> [Your task]: Reproduce the Fortran function-call patch text, starting with "(struct type): Value" and going on through "gdb.fortran/function-calls.f90: New test.", and revise it so that every "Declaration" becomes "Prototype".

> [Supplied passage]:
◆ ◆ ◆ ◆ ◆ ◆ ◆

Prior to this patch, calling functions on the inferior with arguments and
then using these arguments within a function resulted in an invalid
memory access. This is because Fortran arguments are typically passed as
pointers to values.

It is possible to call Fortran functions, but memory must be allocated in
the inferior, so a pointer can be passed to the function, and the
language must be set to C to enable C-style casting. This is cumbersome
and not a pleasant debug experience.

This patch implements the GNU Fortran argument passing conventions with
caveats. Firstly, it does not handle the VALUE attribute as there is
insufficient DWARF information to determine when this is the case.
Secondly, functions with optional parameters can only be called with all
parameters present. Both these cases are marked as KFAILS in the test.

Since the GNU Fortran argument passing convention has been implemented,
there is no guarantee that this patch will work correctly, in all cases,
with other compilers.

Despite these limitations, this patch improves the ease with which
functions can be called in many cases, without taking away the existing
approach of calling with the language set to C.

Regression tested on x86_64, aarch64 and POWER9 with GCC 7.3.0.
Regression tested with Ada on x86_64.
Regression tested with native-extended-gdbserver target board.

gdb/ChangeLog:
2018-10-27  Richard Bunt  <richard.bunt@arm.com>
	Dirk Schubert  <dirk.schubert@arm.com>
	Chris January  <chris.january@arm.com>

	* eval.c (evaluate_subexp_standard): Call Fortran argument
	wrapping logic.
	* f-lang.c (struct value): A value which can be passed into a
	Fortran function call.
	(fortran_argument_convert): Wrap Fortran arguments in a pointer
	where appropriate.
	(struct type): Value ready for a Fortran function call.
	(fortran_preserve_arg_pointer): Undo check_typedef, the pointer
	is needed.
	* f-lang.h (fortran_argument_convert): Declaration.
	(fortran_preserve_arg_pointer): Declaration.
	* infcall.c (value_arg_coerce): Call Fortran argument logic.

gdb/testsuite/ChangeLog:
2018-10-27  Richard Bunt  <richard.bunt@arm.com>

	* gdb.fortran/function-calls.exp: New file.
	* gdb.fortran/function-calls.f90: New test.
---
 gdb/eval.c                                   |  15 +-
 gdb/f-lang.c                                 |  38 +++++
 gdb/f-lang.h                                 |  33 ++++
 gdb/infcall.c                                |   7 +-
 gdb/testsuite/gdb.fortran/function-calls.exp | 103 ++++++++++++
 gdb/testsuite/gdb.fortran/function-calls.f90 | 242 +++++++++++++++++++++++++++
 6 files changed, 435 insertions(+), 3 deletions(-)
 create mode 100644 gdb/testsuite/gdb.fortran/function-calls.exp
 create mode 100644 gdb/testsuite/gdb.fortran/function-calls.f90

-- 
2.7.4
Tom Tromey - Feb. 13, 2019, 9:24 p.m.

◆ ◆ ◆ ◆ ◆ ◆ ◆

> [Input data]:
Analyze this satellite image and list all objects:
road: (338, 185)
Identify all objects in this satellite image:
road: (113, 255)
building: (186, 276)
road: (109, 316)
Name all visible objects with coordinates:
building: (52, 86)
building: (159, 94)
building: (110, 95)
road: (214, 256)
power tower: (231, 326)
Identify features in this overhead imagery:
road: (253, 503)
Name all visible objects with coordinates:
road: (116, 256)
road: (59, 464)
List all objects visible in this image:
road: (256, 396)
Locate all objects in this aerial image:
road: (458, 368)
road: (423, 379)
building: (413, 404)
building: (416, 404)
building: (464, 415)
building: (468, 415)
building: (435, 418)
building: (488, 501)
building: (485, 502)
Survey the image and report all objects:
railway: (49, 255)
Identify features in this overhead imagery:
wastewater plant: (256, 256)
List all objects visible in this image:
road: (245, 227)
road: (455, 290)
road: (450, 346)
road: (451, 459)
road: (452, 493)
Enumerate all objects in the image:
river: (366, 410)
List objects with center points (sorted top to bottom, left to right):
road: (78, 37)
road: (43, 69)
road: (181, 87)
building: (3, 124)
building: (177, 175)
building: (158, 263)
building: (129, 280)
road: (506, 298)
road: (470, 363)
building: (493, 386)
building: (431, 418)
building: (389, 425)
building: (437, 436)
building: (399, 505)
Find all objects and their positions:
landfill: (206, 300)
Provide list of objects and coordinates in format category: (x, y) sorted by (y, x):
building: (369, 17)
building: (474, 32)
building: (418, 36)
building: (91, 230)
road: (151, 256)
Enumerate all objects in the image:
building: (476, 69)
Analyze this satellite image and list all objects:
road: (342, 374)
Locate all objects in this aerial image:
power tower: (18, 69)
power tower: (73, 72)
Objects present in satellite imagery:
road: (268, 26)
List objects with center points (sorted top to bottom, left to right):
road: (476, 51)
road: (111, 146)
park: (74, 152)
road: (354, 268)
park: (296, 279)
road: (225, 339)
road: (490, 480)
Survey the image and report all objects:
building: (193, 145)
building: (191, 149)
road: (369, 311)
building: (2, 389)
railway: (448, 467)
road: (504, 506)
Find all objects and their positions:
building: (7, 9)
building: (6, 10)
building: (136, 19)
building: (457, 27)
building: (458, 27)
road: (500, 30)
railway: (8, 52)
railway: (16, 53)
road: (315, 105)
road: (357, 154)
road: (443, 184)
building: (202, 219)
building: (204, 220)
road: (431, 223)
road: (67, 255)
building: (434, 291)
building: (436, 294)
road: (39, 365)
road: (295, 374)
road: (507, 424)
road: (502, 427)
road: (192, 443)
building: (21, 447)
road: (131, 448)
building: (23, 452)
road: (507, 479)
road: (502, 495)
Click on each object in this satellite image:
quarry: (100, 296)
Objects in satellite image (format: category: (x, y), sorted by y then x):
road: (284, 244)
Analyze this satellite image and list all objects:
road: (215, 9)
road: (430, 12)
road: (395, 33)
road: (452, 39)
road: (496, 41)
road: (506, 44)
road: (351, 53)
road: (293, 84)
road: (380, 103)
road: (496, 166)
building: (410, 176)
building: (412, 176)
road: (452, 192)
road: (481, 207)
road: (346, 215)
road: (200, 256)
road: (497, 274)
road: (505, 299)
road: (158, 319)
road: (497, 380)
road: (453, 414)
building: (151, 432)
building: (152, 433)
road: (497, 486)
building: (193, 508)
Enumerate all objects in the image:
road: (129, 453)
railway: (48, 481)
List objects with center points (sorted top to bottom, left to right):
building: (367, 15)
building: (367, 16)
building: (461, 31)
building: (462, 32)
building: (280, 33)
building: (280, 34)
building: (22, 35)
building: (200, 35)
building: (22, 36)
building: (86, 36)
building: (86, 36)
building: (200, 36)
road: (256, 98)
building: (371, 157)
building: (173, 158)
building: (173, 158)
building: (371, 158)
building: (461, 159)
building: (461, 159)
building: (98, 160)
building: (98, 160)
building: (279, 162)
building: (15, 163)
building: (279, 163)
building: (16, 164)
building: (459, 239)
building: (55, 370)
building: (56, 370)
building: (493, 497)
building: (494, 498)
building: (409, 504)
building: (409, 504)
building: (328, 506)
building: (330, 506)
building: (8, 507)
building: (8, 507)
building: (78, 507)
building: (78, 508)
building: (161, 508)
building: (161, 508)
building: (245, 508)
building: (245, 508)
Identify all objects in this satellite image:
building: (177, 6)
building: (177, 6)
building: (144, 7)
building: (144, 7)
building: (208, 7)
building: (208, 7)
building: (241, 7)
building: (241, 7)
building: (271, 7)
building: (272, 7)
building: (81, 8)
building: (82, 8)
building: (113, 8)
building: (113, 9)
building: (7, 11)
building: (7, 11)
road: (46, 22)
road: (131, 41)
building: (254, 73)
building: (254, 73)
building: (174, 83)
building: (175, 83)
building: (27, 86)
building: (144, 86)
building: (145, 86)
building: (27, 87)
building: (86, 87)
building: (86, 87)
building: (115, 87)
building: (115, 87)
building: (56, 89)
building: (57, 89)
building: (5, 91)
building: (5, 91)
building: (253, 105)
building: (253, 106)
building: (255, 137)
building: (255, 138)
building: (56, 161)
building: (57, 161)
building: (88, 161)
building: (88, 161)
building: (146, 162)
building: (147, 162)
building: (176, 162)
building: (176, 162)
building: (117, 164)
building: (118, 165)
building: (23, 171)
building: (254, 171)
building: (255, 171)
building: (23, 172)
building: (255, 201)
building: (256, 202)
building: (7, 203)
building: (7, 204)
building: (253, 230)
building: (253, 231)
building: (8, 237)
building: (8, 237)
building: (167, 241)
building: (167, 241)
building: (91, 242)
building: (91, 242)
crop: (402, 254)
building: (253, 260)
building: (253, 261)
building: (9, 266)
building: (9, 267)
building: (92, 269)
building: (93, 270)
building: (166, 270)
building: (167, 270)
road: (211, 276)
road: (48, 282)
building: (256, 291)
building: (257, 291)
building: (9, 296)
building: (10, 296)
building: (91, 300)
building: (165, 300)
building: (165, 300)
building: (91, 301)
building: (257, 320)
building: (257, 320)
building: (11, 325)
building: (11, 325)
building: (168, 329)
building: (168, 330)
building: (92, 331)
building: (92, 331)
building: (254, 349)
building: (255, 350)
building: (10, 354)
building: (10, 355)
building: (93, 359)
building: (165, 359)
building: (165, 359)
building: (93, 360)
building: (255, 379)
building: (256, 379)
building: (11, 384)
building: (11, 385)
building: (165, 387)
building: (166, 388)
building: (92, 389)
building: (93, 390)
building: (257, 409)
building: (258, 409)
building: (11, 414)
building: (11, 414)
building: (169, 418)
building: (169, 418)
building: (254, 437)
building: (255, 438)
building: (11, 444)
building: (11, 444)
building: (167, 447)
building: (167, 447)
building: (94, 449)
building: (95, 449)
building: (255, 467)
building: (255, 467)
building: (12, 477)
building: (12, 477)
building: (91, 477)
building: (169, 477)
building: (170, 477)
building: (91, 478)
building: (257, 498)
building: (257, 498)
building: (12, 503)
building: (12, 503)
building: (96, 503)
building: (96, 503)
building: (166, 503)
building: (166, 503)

◆ ◆ ◆ ◆ ◆ ◆ ◆

> [Result of the task]:
(struct type): Value ready for a Fortran function call.
	(fortran_preserve_arg_pointer): Undo check_typedef, the pointer
	is needed.
	* f-lang.h (fortran_argument_convert): Prototype.
	(fortran_preserve_arg_pointer): Prototype.
	* infcall.c (value_arg_coerce): Call Fortran argument logic.

gdb/testsuite/ChangeLog:
2018-10-27  Richard Bunt  <richard.bunt@arm.com>

	* gdb.fortran/function-calls.exp: New file.
	* gdb.fortran/function-calls.f90: New test.